Viele Erfinder und Jungunternehmer verfügen erfahrungsgemäss über eine Art Tunnelblick: Sie sind der Überzeugung, dass die Welt auf ihr Produkt gewartet hat. Es ist eine grosse Herausforderung, mit seinen Erwartungen am Boden zu bleiben und trotzdem gross zu denken. Aber auch eine gute Idee alleine reicht nicht für den Erfolg, sondern ist nur der Startpunkt und die Voraussetzung dazu. Was es dann braucht, sind Durchhaltewille, Hartnäckigkeit und Standvermögen. Und: Man muss immer und jederzeit am Ball bleiben.

Welche Märkte sind Ihrer Ansicht nach in Zukunft am meisten gefragt?
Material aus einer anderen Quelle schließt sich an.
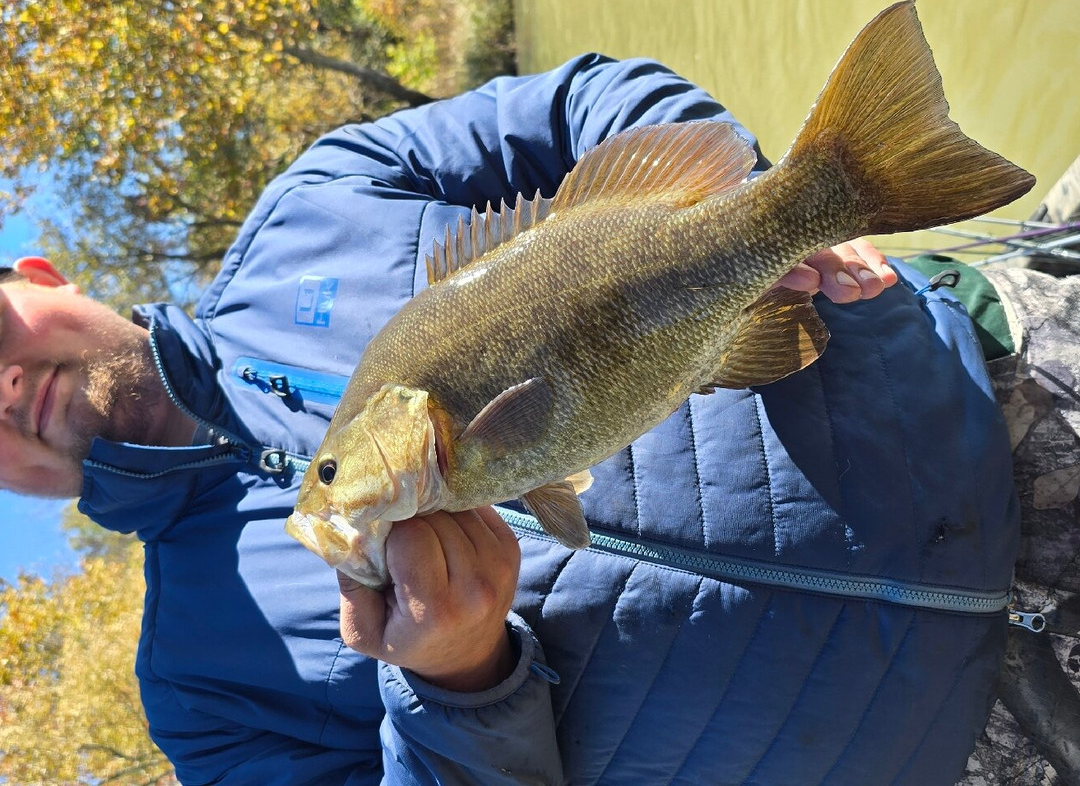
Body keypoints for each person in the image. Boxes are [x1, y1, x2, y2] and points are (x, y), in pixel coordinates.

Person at [1, 53, 1020, 785]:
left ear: (38, 272)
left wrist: (746, 209)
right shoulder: (205, 700)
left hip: (1004, 390)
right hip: (981, 751)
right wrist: (457, 685)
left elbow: (584, 101)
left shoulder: (315, 199)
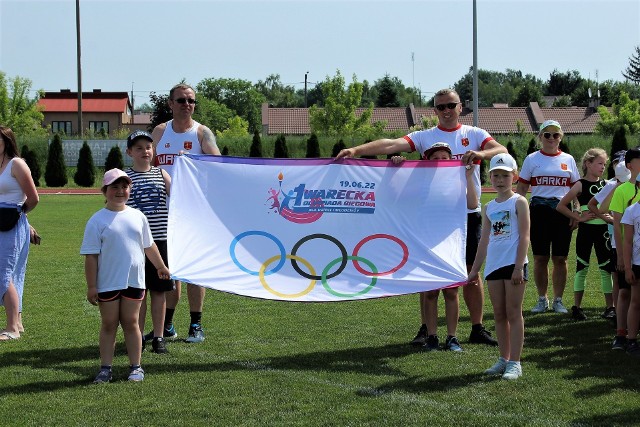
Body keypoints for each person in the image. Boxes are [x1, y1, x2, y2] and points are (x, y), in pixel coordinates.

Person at [336, 88, 507, 346]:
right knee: (427, 271)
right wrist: (356, 150)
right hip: (433, 216)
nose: (447, 110)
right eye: (441, 107)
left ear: (461, 107)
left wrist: (482, 154)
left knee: (471, 274)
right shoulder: (425, 136)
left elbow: (500, 149)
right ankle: (427, 329)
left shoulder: (474, 134)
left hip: (466, 214)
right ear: (435, 110)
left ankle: (477, 327)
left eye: (451, 105)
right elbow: (391, 144)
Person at [81, 169, 171, 383]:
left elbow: (149, 245)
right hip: (108, 283)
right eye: (114, 187)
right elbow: (91, 257)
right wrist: (92, 286)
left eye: (124, 187)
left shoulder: (138, 216)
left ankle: (136, 366)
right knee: (109, 324)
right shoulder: (97, 221)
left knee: (132, 323)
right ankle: (105, 368)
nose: (120, 191)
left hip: (134, 281)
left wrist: (161, 266)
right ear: (105, 191)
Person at [151, 83, 221, 343]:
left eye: (191, 101)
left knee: (193, 271)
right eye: (181, 100)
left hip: (193, 215)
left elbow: (218, 167)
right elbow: (149, 164)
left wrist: (194, 162)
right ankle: (167, 325)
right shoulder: (160, 132)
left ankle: (196, 325)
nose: (186, 105)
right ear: (170, 104)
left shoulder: (202, 133)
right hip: (163, 213)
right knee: (167, 271)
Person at [393, 142, 478, 351]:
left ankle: (452, 337)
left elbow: (472, 204)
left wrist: (468, 176)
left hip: (451, 242)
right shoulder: (419, 180)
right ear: (426, 162)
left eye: (445, 157)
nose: (441, 161)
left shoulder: (458, 178)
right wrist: (398, 168)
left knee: (451, 292)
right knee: (430, 292)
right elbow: (397, 197)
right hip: (427, 242)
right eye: (435, 157)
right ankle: (432, 336)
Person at [468, 153, 529, 380]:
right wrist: (475, 270)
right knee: (499, 314)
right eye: (496, 175)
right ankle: (503, 359)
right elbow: (484, 240)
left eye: (505, 175)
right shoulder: (489, 206)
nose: (500, 180)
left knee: (514, 313)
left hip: (513, 265)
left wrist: (518, 266)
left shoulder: (520, 202)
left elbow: (524, 236)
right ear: (489, 177)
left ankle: (516, 362)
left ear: (514, 177)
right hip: (493, 266)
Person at [516, 120, 579, 314]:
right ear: (540, 136)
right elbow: (522, 188)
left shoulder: (568, 159)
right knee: (540, 258)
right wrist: (519, 211)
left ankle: (558, 300)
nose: (551, 138)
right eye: (547, 134)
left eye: (556, 135)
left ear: (561, 137)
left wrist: (576, 209)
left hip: (561, 212)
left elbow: (576, 188)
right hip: (539, 212)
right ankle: (542, 299)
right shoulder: (532, 159)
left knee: (560, 258)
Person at [125, 130, 173, 354]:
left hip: (161, 241)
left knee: (160, 292)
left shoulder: (162, 174)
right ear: (129, 152)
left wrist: (187, 166)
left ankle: (159, 336)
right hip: (135, 243)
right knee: (139, 292)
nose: (145, 151)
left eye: (148, 147)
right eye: (139, 148)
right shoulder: (125, 178)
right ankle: (139, 336)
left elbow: (181, 195)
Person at [556, 148, 613, 320]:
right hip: (586, 232)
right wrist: (579, 217)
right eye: (599, 163)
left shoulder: (607, 185)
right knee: (581, 268)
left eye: (605, 164)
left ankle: (610, 307)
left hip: (603, 231)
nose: (603, 167)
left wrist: (607, 216)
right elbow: (561, 206)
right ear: (588, 164)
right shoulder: (580, 184)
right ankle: (577, 307)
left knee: (606, 269)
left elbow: (610, 208)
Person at [0, 126, 39, 341]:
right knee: (11, 275)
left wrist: (20, 217)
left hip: (12, 224)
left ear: (7, 141)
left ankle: (12, 328)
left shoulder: (17, 164)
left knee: (4, 274)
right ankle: (18, 323)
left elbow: (33, 198)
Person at [601, 147, 640, 352]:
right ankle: (621, 334)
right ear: (630, 165)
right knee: (624, 293)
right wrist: (620, 256)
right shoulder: (622, 190)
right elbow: (616, 225)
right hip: (626, 251)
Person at [587, 151, 630, 325]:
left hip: (633, 241)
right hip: (617, 240)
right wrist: (607, 218)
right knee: (619, 279)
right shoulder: (613, 186)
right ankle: (617, 314)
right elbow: (595, 205)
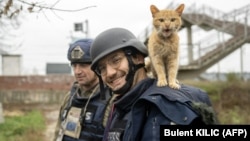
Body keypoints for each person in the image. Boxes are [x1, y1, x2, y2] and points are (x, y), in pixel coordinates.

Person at [90, 27, 218, 141]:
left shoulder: (168, 107)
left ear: (138, 58)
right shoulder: (121, 106)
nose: (110, 73)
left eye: (116, 60)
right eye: (102, 68)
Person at [53, 39, 110, 141]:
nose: (77, 71)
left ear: (97, 66)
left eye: (83, 65)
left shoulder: (111, 99)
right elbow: (58, 133)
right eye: (74, 65)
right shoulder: (69, 98)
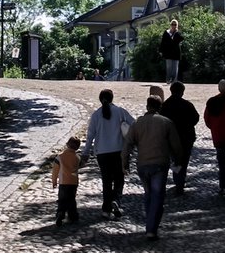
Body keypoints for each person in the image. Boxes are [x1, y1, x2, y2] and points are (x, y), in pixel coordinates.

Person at [122, 94, 182, 241]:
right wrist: (178, 161)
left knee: (148, 194)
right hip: (160, 164)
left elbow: (127, 144)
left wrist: (125, 163)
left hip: (143, 164)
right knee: (157, 196)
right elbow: (176, 146)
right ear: (159, 107)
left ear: (147, 106)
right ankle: (151, 228)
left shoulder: (137, 123)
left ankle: (150, 222)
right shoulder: (166, 122)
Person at [81, 89, 135, 219]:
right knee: (119, 179)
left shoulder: (96, 115)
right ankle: (116, 200)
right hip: (118, 151)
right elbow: (134, 124)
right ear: (112, 98)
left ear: (100, 99)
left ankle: (106, 209)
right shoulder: (120, 111)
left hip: (102, 153)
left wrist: (85, 153)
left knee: (106, 181)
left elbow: (90, 136)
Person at [160, 81, 199, 195]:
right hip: (186, 137)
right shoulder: (187, 104)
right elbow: (195, 118)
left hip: (170, 139)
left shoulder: (165, 105)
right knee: (184, 161)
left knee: (175, 160)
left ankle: (178, 180)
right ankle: (180, 182)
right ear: (182, 92)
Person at [51, 136, 83, 226]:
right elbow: (80, 165)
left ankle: (60, 213)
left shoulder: (60, 157)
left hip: (63, 182)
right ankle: (73, 216)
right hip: (73, 182)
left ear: (67, 145)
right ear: (77, 147)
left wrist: (54, 181)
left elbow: (55, 171)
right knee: (71, 199)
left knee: (62, 199)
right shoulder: (77, 158)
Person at [158, 18, 184, 84]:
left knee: (175, 68)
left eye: (175, 24)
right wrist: (161, 51)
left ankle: (174, 81)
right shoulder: (166, 32)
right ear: (170, 25)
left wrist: (176, 33)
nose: (173, 26)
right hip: (168, 52)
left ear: (176, 25)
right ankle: (168, 79)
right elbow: (163, 42)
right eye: (172, 24)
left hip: (176, 52)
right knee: (169, 67)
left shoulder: (178, 33)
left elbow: (182, 39)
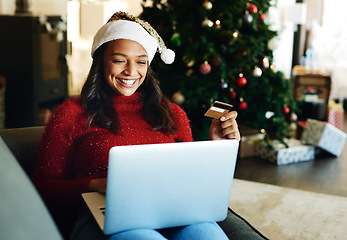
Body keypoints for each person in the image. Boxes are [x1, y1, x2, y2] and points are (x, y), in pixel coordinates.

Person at [31, 12, 240, 240]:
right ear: (101, 61)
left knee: (206, 233)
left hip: (170, 211)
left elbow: (189, 183)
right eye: (119, 60)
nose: (131, 71)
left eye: (140, 62)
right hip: (103, 216)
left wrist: (216, 147)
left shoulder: (172, 114)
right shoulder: (71, 113)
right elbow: (42, 188)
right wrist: (94, 184)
Die Schweiz ist eine Hochpreisinsel, damit müssen Start-ups umgehen können. Deshalb sollte die Automatisierung in der Wertschöpfungskette hoch sein, so dass die hohen Löhne keine grosse Rolle spielen. Die Erfahrung zeigt zudem, dass innovative Unternehmen, beziehungsweise Produkte und Dienstleistungen von hoher Qualität, in der Schweiz besonders gut funktionieren. Dies sollten angehende Unternehmerinnen und Unternehmer, wenn sie Erfolg haben wollen, von Anfang an berücksichtigen.